NONCONSTANT GROWTH Assume that it is now January 1, 2012. Wayne-Martin Electric Inc. (WME) has developed a solar panel capable of generating 200% more electricity than any other solar panel currently on the market. As a result, WME is expected to experience a 15% annual growth rate for the next 5 years. Other firms will have developed comparable technology at the end of 5 years, and WME’s growth rate will slow to 5% per year indefinitely. Stockholders require a return on 12% on WME’s stock. The most recent annual dividend (D0), which was paid yesterday, was \$1.75 per share.

a. Calculate WME’s expected dividends for 2012, 2013, 2014, 2015, and 2016.

d. How might an investor’s tax situation affect his or her decision to purchase stocks of companies in the early stages of their lives, when they are growing rapidly, versus stocks of older, more mature firms? When does WME’s stock become “mature” for purposes of this question?

e.
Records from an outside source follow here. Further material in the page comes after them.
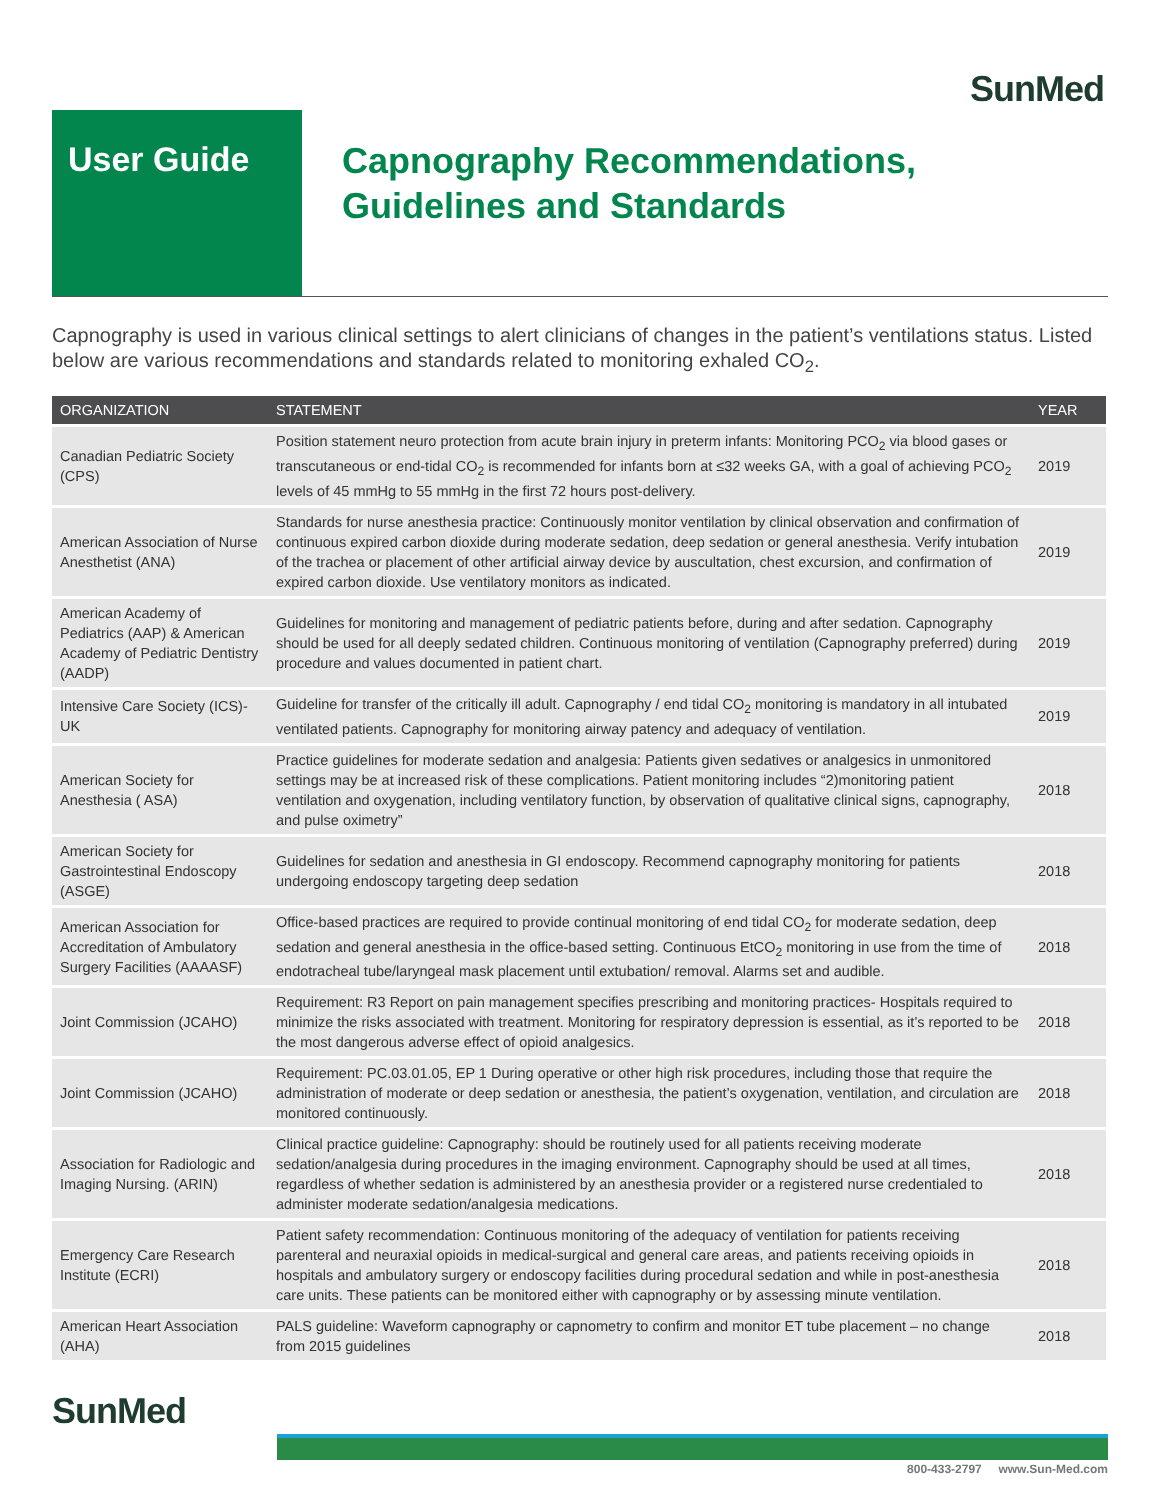SunMed
User Guide
Capnography Recommendations,
Guidelines and Standards
Capnography is used in various clinical settings to alert clinicians of changes in the patient’s ventilations status. Listed below are various recommendations and standards related to monitoring exhaled CO<sub>2</sub>.
| ORGANIZATION | STATEMENT | YEAR |
| --- | --- | --- |
| Canadian Pediatric Society (CPS) | Position statement neuro protection from acute brain injury in preterm infants: Monitoring PCO<sub>2</sub> via blood gases or transcutaneous or end-tidal CO<sub>2</sub> is recommended for infants born at ≤32 weeks GA, with a goal of achieving PCO<sub>2</sub> levels of 45 mmHg to 55 mmHg in the first 72 hours post-delivery. | 2019 |
| American Association of Nurse Anesthetist (ANA) | Standards for nurse anesthesia practice: Continuously monitor ventilation by clinical observation and confirmation of continuous expired carbon dioxide during moderate sedation, deep sedation or general anesthesia. Verify intubation of the trachea or placement of other artificial airway device by auscultation, chest excursion, and confirmation of expired carbon dioxide. Use ventilatory monitors as indicated. | 2019 |
| American Academy of Pediatrics (AAP) & American Academy of Pediatric Dentistry (AADP) | Guidelines for monitoring and management of pediatric patients before, during and after sedation. Capnography should be used for all deeply sedated children. Continuous monitoring of ventilation (Capnography preferred) during procedure and values documented in patient chart. | 2019 |
| Intensive Care Society (ICS)- UK | Guideline for transfer of the critically ill adult. Capnography / end tidal CO<sub>2</sub> monitoring is mandatory in all intubated ventilated patients. Capnography for monitoring airway patency and adequacy of ventilation. | 2019 |
| American Society for Anesthesia ( ASA) | Practice guidelines for moderate sedation and analgesia: Patients given sedatives or analgesics in unmonitored settings may be at increased risk of these complications. Patient monitoring includes “2)monitoring patient ventilation and oxygenation, including ventilatory function, by observation of qualitative clinical signs, capnography, and pulse oximetry” | 2018 |
| American Society for Gastrointestinal Endoscopy (ASGE) | Guidelines for sedation and anesthesia in GI endoscopy. Recommend capnography monitoring for patients undergoing endoscopy targeting deep sedation | 2018 |
| American Association for Accreditation of Ambulatory Surgery Facilities (AAAASF) | Office-based practices are required to provide continual monitoring of end tidal CO<sub>2</sub> for moderate sedation, deep sedation and general anesthesia in the office-based setting. Continuous EtCO<sub>2</sub> monitoring in use from the time of endotracheal tube/laryngeal mask placement until extubation/ removal. Alarms set and audible. | 2018 |
| Joint Commission (JCAHO) | Requirement: R3 Report on pain management specifies prescribing and monitoring practices- Hospitals required to minimize the risks associated with treatment. Monitoring for respiratory depression is essential, as it’s reported to be the most dangerous adverse effect of opioid analgesics. | 2018 |
| Joint Commission (JCAHO) | Requirement: PC.03.01.05, EP 1 During operative or other high risk procedures, including those that require the administration of moderate or deep sedation or anesthesia, the patient’s oxygenation, ventilation, and circulation are monitored continuously. | 2018 |
| Association for Radiologic and Imaging Nursing. (ARIN) | Clinical practice guideline: Capnography: should be routinely used for all patients receiving moderate sedation/analgesia during procedures in the imaging environment. Capnography should be used at all times, regardless of whether sedation is administered by an anesthesia provider or a registered nurse credentialed to administer moderate sedation/analgesia medications. | 2018 |
| Emergency Care Research Institute (ECRI) | Patient safety recommendation: Continuous monitoring of the adequacy of ventilation for patients receiving parenteral and neuraxial opioids in medical-surgical and general care areas, and patients receiving opioids in hospitals and ambulatory surgery or endoscopy facilities during procedural sedation and while in post-anesthesia care units. These patients can be monitored either with capnography or by assessing minute ventilation. | 2018 |
| American Heart Association (AHA) | PALS guideline: Waveform capnography or capnometry to confirm and monitor ET tube placement – no change from 2015 guidelines | 2018 |
SunMed
800-433-2797 www.Sun-Med.com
Suppose your boss tells you that she believes that WME’s annual growth rate will be only 12% during the next 5 years and that the firm’s long-running growth rate will be only 4%. Without doing any calculations, what general effect would these growth rate changes have on the price of WME’s stock?

f. Suppose your boss also tell you that she regards WME as being quite risky and that she believes the required rate of return should be 14%, not 12%. Without doing any calculations, determine how the higher rate of return would affect the price of the stock, the capital gains yield, and the dividend yield. Again, assume that the long-run growth rate is 4%.